The Petition to the Governor in Council procedure: Canada’s wholesale broadband policies, the appeal mechanisms that challenge them, and broader regulatory trajectories
Daniel Mackwood, 2016 Paper
CRTC Prize for Excellence in Policy Research

CRTC decision hearing outcomes have regularly supported wholesale competition in the fixed access broadband market. The agency’s ongoing aim has been for its regulatory decisions to help usher new-entrant and competitor ISPs into an eventual transition from service- to facilities-based competition. Referred to as the “ladder of investment” (LOI) or the “stepping-stone” approach, this regulatory strategy encourages an evolution from ISPs existing as wholesale access customers relying on tariffed usage of incumbents’ networks, to eventually being able to invest in and maintain their own facilities and infrastructure.

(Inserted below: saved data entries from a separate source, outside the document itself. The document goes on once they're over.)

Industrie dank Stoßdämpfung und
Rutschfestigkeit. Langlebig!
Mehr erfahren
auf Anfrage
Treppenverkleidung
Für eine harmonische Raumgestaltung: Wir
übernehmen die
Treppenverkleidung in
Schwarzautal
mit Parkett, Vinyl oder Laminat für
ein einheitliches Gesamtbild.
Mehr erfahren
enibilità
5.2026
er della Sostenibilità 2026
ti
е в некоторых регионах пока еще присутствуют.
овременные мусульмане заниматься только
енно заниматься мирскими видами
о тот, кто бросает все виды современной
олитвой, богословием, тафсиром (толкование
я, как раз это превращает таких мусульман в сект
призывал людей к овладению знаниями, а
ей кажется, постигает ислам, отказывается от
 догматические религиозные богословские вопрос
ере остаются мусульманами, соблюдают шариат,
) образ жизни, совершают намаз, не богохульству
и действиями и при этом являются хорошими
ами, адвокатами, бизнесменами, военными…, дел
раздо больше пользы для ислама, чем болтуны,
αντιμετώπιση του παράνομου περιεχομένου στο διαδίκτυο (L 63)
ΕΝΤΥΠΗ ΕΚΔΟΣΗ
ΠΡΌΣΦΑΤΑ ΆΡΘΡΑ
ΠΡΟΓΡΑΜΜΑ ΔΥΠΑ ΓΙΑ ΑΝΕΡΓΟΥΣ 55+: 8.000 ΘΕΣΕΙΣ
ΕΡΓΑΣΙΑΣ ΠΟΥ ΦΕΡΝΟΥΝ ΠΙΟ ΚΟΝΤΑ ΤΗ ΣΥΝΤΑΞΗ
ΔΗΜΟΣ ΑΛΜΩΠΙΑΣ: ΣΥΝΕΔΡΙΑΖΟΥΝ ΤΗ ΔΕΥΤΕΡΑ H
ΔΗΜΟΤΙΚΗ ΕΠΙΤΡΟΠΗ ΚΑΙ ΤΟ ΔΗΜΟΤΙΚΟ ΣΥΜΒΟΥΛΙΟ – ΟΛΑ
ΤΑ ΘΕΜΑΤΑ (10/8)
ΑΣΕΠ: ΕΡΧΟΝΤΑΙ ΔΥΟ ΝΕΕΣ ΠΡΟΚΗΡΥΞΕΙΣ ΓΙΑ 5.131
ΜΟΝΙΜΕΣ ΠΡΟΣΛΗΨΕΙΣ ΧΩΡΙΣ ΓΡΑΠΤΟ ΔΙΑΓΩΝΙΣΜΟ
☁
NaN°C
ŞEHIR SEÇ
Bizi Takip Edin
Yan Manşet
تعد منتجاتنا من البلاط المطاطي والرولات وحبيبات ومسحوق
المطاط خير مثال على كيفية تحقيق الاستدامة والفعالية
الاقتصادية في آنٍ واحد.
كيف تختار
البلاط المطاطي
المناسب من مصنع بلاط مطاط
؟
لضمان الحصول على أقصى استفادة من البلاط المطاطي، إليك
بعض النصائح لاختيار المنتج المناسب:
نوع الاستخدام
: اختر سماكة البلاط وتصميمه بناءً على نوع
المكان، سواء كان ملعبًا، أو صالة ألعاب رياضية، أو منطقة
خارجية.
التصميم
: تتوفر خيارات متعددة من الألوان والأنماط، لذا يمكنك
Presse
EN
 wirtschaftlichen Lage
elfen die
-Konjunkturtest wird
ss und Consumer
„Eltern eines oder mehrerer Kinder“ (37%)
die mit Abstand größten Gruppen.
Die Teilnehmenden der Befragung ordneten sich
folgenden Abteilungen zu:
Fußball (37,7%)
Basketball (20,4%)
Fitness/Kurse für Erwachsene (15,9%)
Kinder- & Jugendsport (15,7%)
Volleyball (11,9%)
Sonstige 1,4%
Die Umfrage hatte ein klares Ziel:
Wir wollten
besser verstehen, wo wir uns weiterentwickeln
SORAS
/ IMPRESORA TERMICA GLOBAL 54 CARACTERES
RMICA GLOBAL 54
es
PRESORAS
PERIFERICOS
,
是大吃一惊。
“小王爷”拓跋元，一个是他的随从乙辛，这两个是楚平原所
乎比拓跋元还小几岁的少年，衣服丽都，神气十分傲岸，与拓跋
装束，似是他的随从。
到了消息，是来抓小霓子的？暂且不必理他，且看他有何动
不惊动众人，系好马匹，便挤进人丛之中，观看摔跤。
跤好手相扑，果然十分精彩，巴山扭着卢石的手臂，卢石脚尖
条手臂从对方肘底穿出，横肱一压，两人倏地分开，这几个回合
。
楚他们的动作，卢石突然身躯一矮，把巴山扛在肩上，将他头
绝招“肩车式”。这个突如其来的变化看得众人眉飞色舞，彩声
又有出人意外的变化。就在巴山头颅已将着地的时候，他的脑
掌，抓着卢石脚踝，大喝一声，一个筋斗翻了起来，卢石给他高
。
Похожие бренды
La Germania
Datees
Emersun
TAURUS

The CRTC is in the midst of a proceeding reviewing mobile wireless services in Canada, focusing on three areas: Competition in the retail market; The current wholesale mobile wireless service regulatory framework, with a focus on wholesale MVNO access; and, The future of mobile wireless services in Canada, with a focus on reducing barriers to infrastructure deployment.

It isn’t yet clear there is a justification to mandate wholesale access services for the mobile wireless market. That is the first gate.

Missing from the historical documents (cited above) is a discussion of the need to preserve appropriate incentives for facilities-based service providers to invest in network expansion in terms of reach and capacity.

Should there be a third principle in setting wholesale prices? Perhaps wholesale rates need to be:

  • low enough to facilitate entrants’ ability to expand their networks and more quickly acquire the customer base that would justify construction of their own facilities
  • high enough to provide entrants with sufficient incentives to build such facilities
  • structured in a manner that encourages incumbents to expand capacity and reach for their own network facilities.

I will have spotty internet access for the next 10 days or so, a reminder that not every country has coverage as good as Canada; I look forward to reading your comments.